Kraft Foods Group faced several marketing challenges in 2010, and wasn’t set up to solve them, said Julie Fleischer, a Kraft executive, in a presentation at the 4A’s Data Summit on Tuesday.

The company was wedded to a TV-centric model, wasn’t committed to measurement, and thought of media buying as the last step in a marketing plan. It also had a “do what worked last year mentality,” which led Kraft to plan for trends that were likely already outdated in the fast-moving digital world.

Fleischer

When forming a reinvention plan about two years ago, Fleischer said the company told itself internally to expect that change will only get faster — there will never be a lull in which you can catch up.
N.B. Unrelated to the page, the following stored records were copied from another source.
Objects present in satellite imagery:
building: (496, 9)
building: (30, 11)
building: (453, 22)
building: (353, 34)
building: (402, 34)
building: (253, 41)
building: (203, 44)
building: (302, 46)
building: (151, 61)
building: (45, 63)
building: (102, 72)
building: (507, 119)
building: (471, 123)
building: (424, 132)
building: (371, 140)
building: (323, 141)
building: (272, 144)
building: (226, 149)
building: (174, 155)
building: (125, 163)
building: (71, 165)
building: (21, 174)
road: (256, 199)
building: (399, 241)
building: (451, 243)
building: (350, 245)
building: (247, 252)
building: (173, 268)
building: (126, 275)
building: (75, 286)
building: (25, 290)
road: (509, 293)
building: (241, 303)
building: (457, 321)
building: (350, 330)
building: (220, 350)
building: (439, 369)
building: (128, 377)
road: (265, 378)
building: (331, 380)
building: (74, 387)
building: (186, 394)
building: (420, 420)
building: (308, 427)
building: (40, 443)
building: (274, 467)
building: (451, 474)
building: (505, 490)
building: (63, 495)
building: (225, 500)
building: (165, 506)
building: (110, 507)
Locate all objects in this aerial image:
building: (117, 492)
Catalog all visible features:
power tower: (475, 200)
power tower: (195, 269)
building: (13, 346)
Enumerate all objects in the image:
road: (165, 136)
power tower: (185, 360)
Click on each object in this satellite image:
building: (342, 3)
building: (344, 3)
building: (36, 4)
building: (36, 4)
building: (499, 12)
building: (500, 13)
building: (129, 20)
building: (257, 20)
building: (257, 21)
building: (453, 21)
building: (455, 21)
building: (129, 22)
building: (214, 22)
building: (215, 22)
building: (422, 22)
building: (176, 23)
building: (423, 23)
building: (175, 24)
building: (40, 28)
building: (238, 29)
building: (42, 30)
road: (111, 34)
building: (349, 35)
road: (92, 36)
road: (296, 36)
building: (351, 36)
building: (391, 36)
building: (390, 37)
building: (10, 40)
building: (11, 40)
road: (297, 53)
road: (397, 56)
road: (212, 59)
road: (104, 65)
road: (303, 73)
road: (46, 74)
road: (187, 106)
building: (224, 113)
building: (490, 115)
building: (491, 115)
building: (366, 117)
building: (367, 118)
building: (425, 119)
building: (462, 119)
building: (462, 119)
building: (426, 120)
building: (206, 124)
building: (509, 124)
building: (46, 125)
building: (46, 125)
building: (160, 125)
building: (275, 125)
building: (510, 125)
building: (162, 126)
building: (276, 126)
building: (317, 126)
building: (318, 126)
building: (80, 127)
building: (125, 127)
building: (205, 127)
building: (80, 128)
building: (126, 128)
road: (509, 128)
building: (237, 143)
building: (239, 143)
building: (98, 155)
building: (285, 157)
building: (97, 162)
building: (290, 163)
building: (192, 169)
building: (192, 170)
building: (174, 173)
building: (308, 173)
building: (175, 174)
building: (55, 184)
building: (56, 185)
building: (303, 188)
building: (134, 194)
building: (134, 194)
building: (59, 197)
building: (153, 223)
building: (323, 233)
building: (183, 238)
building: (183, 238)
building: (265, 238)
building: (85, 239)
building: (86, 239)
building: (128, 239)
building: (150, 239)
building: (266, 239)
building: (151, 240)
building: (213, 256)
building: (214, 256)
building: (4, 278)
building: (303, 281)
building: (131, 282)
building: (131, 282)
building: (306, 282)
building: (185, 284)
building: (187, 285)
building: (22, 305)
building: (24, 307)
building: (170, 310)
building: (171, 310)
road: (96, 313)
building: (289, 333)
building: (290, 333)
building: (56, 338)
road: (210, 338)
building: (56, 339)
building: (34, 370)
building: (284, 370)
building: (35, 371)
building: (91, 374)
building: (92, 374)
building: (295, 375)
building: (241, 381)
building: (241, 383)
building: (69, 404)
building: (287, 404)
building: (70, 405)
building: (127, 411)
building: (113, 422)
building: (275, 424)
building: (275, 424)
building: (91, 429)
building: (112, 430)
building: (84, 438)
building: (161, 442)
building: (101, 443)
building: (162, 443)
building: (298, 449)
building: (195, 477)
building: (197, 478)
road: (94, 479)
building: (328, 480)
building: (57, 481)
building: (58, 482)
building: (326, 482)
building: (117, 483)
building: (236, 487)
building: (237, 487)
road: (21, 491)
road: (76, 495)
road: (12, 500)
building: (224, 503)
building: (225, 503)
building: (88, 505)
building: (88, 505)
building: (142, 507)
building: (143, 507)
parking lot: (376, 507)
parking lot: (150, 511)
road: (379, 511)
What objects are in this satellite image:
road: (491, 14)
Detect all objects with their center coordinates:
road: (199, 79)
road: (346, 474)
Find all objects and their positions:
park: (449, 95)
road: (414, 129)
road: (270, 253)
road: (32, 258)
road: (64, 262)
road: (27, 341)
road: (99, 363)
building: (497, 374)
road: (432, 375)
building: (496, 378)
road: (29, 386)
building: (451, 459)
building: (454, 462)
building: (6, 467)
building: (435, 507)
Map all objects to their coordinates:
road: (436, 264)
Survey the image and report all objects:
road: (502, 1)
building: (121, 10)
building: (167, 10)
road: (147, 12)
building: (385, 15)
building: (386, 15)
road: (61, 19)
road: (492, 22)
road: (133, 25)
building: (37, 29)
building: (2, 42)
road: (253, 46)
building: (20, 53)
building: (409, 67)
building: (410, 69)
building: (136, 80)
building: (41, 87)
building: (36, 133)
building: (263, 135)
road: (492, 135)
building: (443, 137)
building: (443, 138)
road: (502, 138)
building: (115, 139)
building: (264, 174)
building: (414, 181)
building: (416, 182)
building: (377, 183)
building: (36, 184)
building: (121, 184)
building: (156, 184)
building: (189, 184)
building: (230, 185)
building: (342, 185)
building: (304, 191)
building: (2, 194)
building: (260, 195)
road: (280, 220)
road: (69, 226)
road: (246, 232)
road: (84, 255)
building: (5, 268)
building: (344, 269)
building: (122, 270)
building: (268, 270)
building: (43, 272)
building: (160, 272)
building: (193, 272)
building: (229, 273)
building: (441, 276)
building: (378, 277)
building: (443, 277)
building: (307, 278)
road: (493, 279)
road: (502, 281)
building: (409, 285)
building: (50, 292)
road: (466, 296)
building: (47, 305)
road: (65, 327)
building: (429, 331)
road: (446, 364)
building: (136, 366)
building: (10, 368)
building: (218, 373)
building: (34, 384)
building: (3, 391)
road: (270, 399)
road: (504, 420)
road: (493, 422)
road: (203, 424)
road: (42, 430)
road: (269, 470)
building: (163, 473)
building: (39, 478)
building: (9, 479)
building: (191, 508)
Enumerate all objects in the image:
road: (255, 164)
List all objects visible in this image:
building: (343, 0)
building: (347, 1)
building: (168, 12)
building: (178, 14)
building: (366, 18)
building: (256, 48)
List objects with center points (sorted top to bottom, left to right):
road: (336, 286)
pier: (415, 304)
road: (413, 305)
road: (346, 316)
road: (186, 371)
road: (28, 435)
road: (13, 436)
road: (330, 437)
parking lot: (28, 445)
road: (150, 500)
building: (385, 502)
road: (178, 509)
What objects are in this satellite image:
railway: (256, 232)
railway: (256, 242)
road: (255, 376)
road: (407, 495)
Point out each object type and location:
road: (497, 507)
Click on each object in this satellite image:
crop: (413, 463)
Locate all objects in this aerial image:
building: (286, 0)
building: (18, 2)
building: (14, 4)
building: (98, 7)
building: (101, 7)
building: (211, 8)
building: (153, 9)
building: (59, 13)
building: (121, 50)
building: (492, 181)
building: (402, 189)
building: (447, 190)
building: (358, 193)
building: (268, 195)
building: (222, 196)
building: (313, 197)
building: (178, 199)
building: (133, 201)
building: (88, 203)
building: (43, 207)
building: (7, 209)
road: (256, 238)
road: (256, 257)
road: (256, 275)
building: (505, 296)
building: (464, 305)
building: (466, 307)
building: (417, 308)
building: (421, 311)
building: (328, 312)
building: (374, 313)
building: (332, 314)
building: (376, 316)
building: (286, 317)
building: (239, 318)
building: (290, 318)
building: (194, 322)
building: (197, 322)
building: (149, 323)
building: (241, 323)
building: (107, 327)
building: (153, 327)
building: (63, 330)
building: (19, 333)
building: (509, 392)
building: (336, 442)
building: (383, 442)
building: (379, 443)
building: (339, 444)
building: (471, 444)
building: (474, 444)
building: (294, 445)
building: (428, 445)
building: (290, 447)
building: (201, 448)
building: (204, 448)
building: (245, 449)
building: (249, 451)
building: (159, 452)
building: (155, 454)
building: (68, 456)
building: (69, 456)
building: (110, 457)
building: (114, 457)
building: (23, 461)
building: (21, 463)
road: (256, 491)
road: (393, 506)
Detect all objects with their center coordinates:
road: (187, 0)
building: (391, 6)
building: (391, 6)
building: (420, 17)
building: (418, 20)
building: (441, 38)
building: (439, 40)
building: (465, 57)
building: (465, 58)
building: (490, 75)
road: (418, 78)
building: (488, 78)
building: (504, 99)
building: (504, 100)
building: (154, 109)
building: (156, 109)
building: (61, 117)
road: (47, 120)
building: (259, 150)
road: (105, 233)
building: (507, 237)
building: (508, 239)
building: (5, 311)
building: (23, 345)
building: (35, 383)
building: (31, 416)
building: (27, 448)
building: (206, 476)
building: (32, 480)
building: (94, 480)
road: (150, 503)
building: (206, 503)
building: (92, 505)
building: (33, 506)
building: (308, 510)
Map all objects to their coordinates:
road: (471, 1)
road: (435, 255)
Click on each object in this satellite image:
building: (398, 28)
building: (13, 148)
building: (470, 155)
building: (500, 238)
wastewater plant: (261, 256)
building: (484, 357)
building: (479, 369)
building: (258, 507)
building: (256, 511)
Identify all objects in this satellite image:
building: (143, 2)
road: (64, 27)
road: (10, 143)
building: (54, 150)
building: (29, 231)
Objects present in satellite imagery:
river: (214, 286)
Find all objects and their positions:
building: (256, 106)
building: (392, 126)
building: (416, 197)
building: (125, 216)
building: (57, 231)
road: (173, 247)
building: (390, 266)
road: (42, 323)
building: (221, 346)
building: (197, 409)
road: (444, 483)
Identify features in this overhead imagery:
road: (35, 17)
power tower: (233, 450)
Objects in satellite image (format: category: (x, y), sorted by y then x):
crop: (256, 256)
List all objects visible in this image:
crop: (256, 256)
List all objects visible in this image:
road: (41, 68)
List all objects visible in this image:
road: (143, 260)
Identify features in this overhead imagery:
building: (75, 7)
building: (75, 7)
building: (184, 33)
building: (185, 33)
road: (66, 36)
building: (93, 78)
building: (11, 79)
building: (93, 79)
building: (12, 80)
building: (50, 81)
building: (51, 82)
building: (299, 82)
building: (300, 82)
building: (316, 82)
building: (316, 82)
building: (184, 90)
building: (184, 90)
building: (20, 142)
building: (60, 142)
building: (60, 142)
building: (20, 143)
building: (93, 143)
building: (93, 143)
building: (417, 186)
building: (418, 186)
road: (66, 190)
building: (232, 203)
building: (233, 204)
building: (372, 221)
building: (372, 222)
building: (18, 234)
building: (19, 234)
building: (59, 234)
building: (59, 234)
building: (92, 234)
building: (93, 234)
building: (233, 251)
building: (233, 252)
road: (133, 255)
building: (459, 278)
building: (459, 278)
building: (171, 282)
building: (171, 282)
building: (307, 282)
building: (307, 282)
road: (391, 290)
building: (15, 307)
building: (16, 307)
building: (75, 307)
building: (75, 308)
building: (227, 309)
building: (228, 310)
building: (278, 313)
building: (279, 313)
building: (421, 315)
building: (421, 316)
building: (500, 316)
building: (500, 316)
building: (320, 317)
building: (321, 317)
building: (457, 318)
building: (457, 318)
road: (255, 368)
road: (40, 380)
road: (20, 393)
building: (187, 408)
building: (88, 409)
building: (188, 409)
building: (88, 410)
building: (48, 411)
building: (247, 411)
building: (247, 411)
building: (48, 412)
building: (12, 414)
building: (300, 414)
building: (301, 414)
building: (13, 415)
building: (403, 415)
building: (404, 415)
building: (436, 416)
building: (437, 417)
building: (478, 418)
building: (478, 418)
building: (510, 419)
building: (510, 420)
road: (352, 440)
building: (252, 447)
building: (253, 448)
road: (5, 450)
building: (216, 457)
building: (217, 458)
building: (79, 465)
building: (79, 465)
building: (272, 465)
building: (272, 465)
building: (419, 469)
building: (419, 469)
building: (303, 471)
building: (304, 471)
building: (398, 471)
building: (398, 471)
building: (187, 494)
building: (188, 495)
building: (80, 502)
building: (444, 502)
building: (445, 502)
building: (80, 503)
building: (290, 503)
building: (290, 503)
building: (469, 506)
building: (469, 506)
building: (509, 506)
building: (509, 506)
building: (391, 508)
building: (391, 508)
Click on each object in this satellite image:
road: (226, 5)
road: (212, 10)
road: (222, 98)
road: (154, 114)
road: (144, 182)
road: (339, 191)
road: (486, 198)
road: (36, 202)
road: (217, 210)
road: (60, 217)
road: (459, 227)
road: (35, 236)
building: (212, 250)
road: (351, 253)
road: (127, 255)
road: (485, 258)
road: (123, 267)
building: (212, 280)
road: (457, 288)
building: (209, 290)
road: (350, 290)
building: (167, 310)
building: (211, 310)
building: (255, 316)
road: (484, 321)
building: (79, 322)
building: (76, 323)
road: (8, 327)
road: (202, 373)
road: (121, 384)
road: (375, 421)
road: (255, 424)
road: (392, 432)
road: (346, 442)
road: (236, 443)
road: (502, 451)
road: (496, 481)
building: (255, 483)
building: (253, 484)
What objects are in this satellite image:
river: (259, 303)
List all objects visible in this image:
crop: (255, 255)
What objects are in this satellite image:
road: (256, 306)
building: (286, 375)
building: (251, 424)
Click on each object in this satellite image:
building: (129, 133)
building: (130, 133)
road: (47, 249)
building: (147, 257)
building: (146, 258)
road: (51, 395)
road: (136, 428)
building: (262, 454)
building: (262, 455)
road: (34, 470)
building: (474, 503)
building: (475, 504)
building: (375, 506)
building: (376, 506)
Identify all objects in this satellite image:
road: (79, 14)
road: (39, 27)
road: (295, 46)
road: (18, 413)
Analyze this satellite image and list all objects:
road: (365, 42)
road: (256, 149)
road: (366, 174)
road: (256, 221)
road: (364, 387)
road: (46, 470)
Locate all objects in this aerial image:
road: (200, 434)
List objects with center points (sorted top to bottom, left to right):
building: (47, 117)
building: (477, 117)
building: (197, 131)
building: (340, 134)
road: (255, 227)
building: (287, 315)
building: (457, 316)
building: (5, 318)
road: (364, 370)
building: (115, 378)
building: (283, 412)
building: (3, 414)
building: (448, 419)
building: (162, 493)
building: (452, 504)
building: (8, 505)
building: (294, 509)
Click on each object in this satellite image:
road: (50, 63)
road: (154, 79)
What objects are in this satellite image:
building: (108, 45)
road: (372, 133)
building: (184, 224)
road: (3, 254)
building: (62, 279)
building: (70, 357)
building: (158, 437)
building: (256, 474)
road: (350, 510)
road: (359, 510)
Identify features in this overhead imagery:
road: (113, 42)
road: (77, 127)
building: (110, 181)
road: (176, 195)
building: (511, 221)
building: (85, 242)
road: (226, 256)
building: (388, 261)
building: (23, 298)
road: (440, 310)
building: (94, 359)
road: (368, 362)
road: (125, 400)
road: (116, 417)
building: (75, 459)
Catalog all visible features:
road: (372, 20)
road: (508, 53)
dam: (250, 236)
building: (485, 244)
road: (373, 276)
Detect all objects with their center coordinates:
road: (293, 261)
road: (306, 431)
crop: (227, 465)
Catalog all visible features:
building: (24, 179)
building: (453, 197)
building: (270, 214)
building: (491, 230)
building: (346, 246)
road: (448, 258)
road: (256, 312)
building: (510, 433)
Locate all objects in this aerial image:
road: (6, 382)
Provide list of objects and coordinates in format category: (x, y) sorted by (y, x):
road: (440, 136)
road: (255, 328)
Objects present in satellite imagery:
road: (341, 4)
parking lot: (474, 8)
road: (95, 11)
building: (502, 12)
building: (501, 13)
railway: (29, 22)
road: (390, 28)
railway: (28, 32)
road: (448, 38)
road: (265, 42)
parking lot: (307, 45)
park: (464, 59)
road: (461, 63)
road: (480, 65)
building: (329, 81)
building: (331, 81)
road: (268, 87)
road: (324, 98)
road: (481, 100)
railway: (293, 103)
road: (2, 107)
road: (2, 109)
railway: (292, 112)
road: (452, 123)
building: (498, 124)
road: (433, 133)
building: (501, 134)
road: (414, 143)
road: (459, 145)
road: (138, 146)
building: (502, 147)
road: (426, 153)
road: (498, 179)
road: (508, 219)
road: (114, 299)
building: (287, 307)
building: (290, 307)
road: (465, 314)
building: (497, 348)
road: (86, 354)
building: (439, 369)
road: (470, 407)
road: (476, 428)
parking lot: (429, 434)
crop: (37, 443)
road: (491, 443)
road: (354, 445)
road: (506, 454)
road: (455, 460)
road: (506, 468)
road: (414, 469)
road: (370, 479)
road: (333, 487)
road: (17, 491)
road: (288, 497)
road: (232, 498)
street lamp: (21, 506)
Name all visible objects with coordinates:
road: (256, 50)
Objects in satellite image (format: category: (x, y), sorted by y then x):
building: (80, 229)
The Kraft strategy can be expressed by three pillars:

1. Data — Fleischer said first-party data represents Kraft’s “unfair advantage,” that knowledge of the consumer will be the only way to separate your company.

2. Infrastructure — This means having the tools to reach the right customers, and backing that up with analytics to show that marketing is driving attitude as well as behavior.

3. Content — As Kraft’s insight into consumers grew, the company realized that it needed to get more specific with its content in order to get their targets to engage.

“We’ve seen double-digit gains in digital ROI,” Fleischer said. “… We’re feeling very confident that this data infrastructure and organization that we put together is on the right track.”